President Organizational Committee for the 2010 Justas Interuniversitarias
- In office 2009–2010

Executive Director University of Puerto Rico, Rio Piedras Campus
- In office 2003–2006

Personal details
- Born: Ángel R. Rosa Rodriguez October 15, 1970 (age 55) Mayaguez, Puerto Rico
- Party: PPD
- Alma mater: University of Puerto Rico at Mayagüez (BA) Boston University (MA, PhD)
- Profession: professor political analyst radio personality
- Website: Facebook Page

= Ángel Rosa =

Puerto Rican politician

Ángel R. Rosa Rodriguez is a Puerto Rican politician and an academic. Rosa served in the 25th Senate of Puerto Rico. He is a tenured professor at the University of Puerto Rico, Mayaguez Campus. Politically, Rosa is affiliated with the Popular Democratic Party.

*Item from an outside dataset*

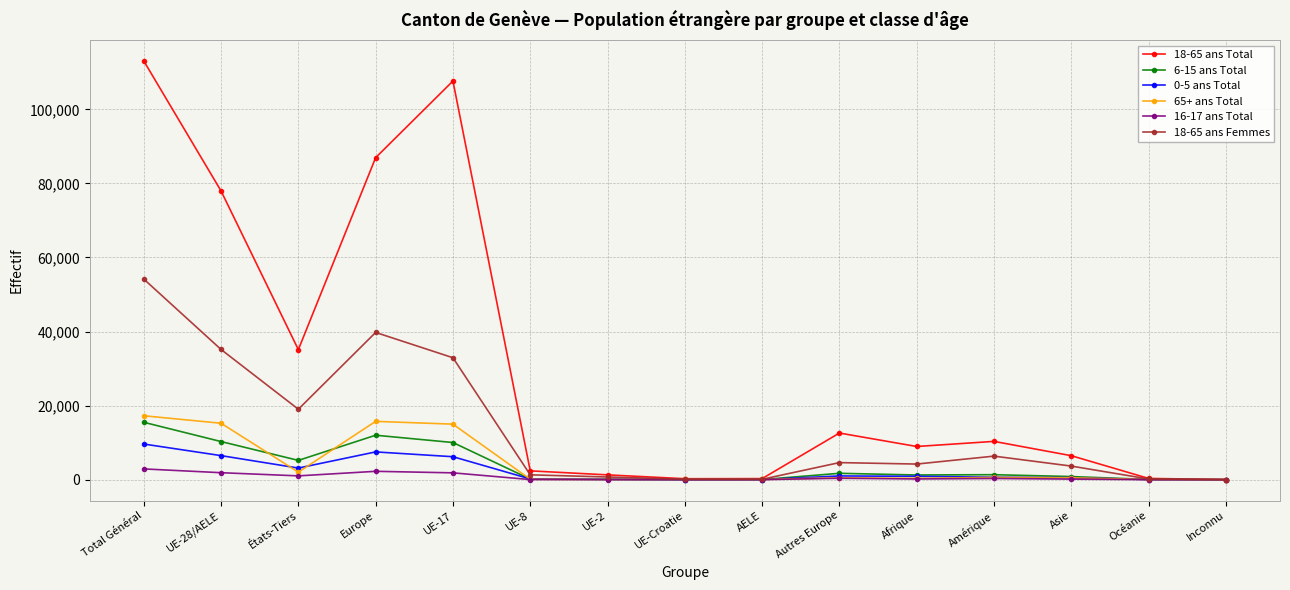

What is the label of the 10th point from the right?

UE-8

==Early life and education==
Born in Mayagüez, Puerto Rico, Ángel R. Rosa Rodríguez graduated with honors from the Eugenio María de Hostos High School, the largest high school in town, in 1988. In 1992, he received his B.A. in Political Science from the University of Puerto Rico, Mayagüez Campus. He went on to obtain his Master's and Doctorate's degrees from the Boston University in 1998. His 1998 thesis, titled Bargaining for privilege: The alliance between Puerto Rico's Popular Democratic Party and United States multinationals, is about the political influence the now defunct so-called "936 corporations" had in Puerto Rico during their heyday. His doctoral advisor was Irene Gendzier.